Agent-Native Documentation

Why Human-First Documentation Fails Agents

Traditional documentation is designed for biological consumption. It is characterized by:

Fractured Navigation: Content split across hundreds of nested HTML pages.
Visual Noise: Heavy CSS, JavaScript trackers, and DOM elements (headers, footers, sidebars) that consume token budgets without adding value.
Context Fragmentation: Internal linking structures that force agents to "browse" and lose state.

Moltext bridges this gap by transforming chaotic, human-centric web docs into a single, high-density, deterministic context.md file optimized for LLM context windows and vector retrieval.

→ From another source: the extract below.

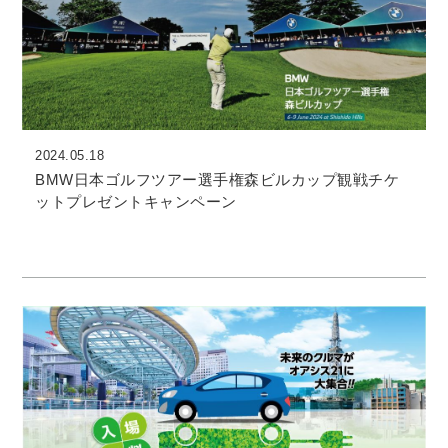
2024.05.18
BMW日本ゴルフツアー選手権森ビルカップ観戦チケ
ットプレゼントキャンペーン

The Agentic Ingestion Pipeline

Moltext follows a three-stage pipeline to ensure documentation is "Agent-Ready":

Crawl: Recursively parses a target domain, staying within the specified depth and domain boundaries.
Normalize: Strips non-content elements (nav, scripts, footers) and converts HTML to clean, structural Markdown.
Compress (Optional): Uses an LLM to remove conversational filler and "marketing speak," focusing strictly on API signatures, logic, and technical constraints.

Technical Interface

Moltext is primarily used via its CLI, serving as a "Skill" for autonomous agents or a pre-processing tool for developers.

Basic Compilation

To compile a documentation site into a single context file:

moltext https://docs.example.com --output tool_context.md

Raw Mode vs. LLM Enhancement

Moltext provides two distinct strategies for processing documentation:

1. Raw Mode (`--raw`)

Recommended for maximum deterministic accuracy. It performs structural normalization without an LLM.

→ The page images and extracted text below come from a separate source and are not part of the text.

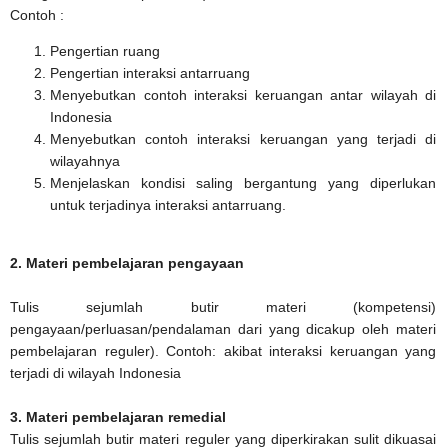
Contoh :
Pengertian ruang
Pengertian interaksi antarruang
Menyebutkan contoh interaksi keruangan antar wilayah di
Indonesia
Menyebutkan contoh interaksi keruangan yang terjadi di
wilayahnya
Menjelaskan kondisi saling bergantung yang diperlukan
untuk terjadinya interaksi antarruang.
2. Materi pembelajaran pengayaan
Tulis sejumlah butir materi (kompetensi)
pengayaan/perluasan/pendalaman dari yang dicakup oleh materi
pembelajaran reguler). Contoh: akibat interaksi keruangan yang
terjadi di wilayah Indonesia
3. Materi pembelajaran remedial
Tulis sejumlah butir materi reguler yang diperkirakan sulit dikuasai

Pros: Zero cost, fast, no API key required, 100% faithful to source text.
Use Case: High-fidelity API references where every character counts.

moltext https://docs.example.com --raw

2. LLM-Enhanced Mode

Uses a processing model (e.g., gpt-4o-mini or a local Llama model) to compress the documentation.

Pros: Lower token usage in your final agent prompt, removes "noise," optimizes for RAG.
Use Case: Large documentation suites with significant "how-to" filler.

moltext https://docs.example.com --key YOUR_API_KEY --model gpt-4o-mini

CLI Configuration Reference

Local Inference Integration

For air-gapped or cost-sensitive workflows, Moltext supports local inference servers (Ollama, LM Studio, vLLM) via the OpenAI-compatible endpoint flag:

moltext https://docs.example.com \
  --base-url http://localhost:11434/v1 \
  --model llama3

Output Structure

The resulting context.md is structured for immediate ingestion into an agent's memory or a vector database:

# Documentation Context
Compiled by Moltext from [URL] at [ISO-Timestamp]

---

## Source: [Page Title](https://docs.example.com/api-ref)

[High-density technical content, code blocks, and signatures]

---

This format ensures that the agent understands the provenance of the information while maintaining a linear, easily searchable stream of technical truth.